Top of EXERCISE INPUT
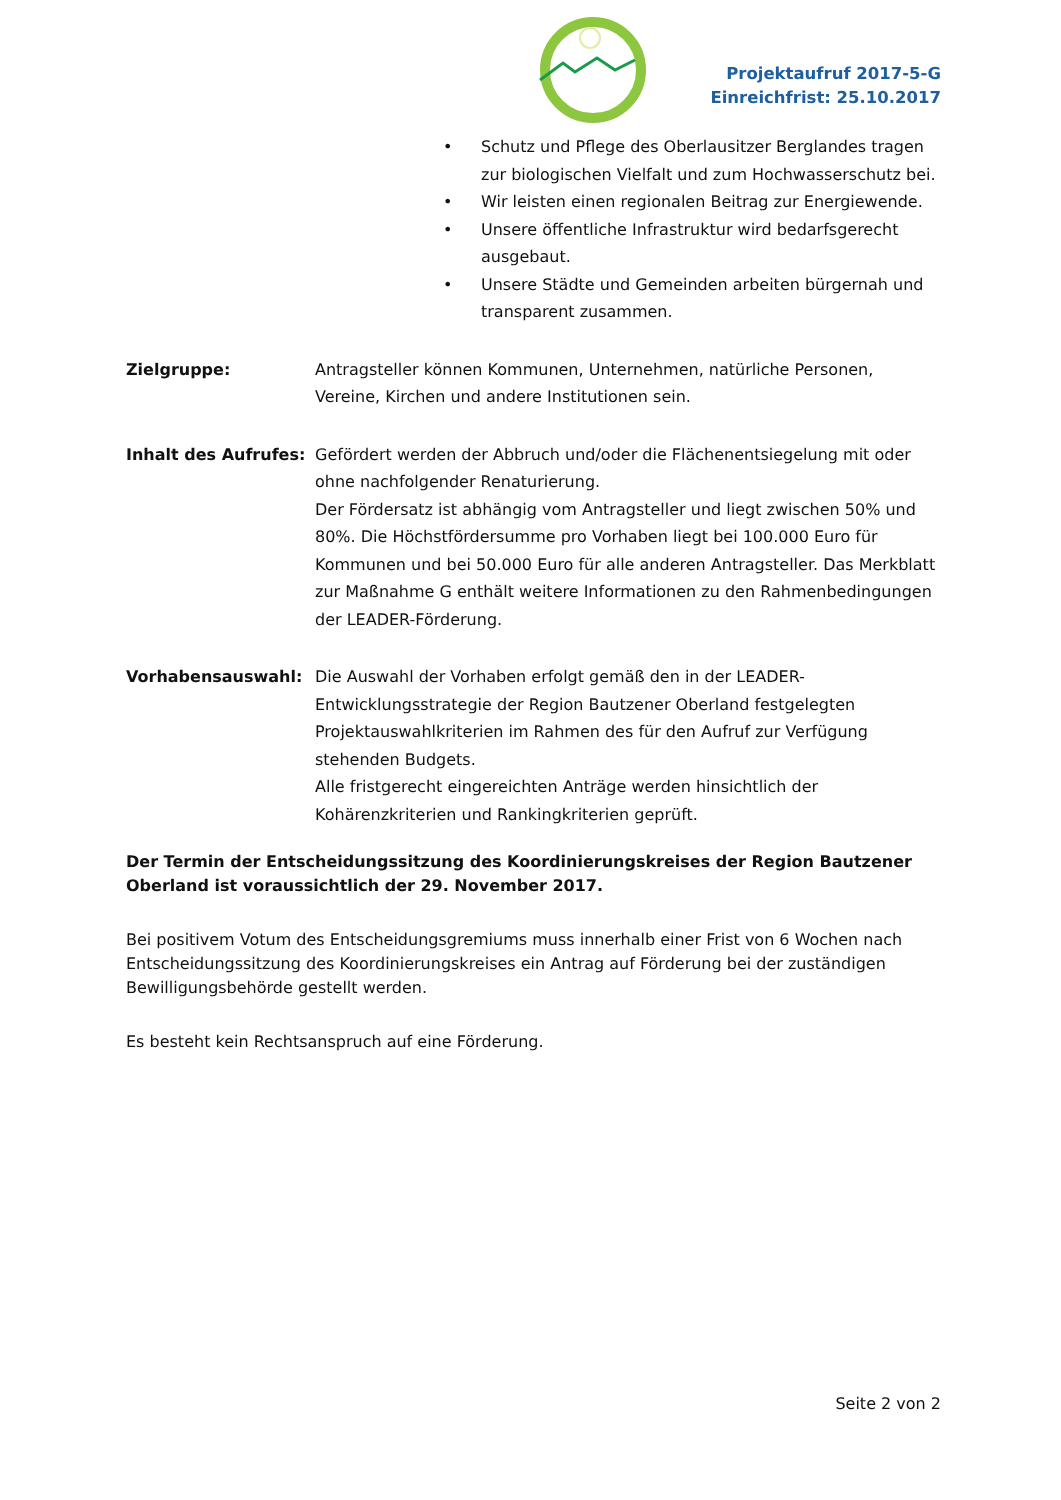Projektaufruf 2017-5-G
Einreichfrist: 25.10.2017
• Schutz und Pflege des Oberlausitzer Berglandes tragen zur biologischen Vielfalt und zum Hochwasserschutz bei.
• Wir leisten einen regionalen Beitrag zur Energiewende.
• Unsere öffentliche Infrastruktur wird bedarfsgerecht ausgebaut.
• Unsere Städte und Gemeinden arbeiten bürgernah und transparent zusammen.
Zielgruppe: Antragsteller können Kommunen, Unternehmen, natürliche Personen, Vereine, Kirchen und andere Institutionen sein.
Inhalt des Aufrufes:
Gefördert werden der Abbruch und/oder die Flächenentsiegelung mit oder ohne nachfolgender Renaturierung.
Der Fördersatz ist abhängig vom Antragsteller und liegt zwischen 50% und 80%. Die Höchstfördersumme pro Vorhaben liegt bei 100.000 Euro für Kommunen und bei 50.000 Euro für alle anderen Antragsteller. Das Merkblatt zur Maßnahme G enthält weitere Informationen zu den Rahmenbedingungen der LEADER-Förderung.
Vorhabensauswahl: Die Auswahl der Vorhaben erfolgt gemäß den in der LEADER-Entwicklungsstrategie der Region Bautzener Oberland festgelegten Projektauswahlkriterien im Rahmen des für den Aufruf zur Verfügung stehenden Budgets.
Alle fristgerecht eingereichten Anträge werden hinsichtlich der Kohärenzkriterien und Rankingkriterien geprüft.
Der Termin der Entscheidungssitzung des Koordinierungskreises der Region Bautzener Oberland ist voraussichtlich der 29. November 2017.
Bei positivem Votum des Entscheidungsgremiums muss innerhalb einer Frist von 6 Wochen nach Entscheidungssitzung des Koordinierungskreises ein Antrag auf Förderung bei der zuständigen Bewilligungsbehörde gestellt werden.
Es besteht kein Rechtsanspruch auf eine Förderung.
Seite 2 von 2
Bottom of EXERCISE INPUT
YOUR OBJECTIVE
Among the records above, find each line containing the string "Antragsteller" and copy it.

TASK SOLUTION
Zielgruppe: Antragsteller können Kommunen, Unternehmen, natürliche Personen, Vereine, Kirchen und andere Institutionen sein.
Der Fördersatz ist abhängig vom Antragsteller und liegt zwischen 50% und 80%. Die Höchstfördersumme pro Vorhaben liegt bei 100.000 Euro für Kommunen und bei 50.000 Euro für alle anderen Antragsteller. Das Merkblatt zur Maßnahme G enthält weitere Informationen zu den Rahmenbedingungen der LEADER-Förderung.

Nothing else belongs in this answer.